#### [Written task]
Convert every line of the material below into a JSON list of strings, one string per line, and omit any blank lines.

[Saved entries]

* * * * *

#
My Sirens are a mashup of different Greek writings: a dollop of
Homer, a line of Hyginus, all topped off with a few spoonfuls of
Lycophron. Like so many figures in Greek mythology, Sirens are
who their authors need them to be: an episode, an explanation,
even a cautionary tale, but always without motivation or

* * * * *

#### [Finished task]
[
  "#",
  "My Sirens are a mashup of different Greek writings: a dollop of",
  "Homer, a line of Hyginus, all topped off with a few spoonfuls of",
  "Lycophron. Like so many figures in Greek mythology, Sirens are",
  "who their authors need them to be: an episode, an explanation,",
  "even a cautionary tale, but always without motivation or"
]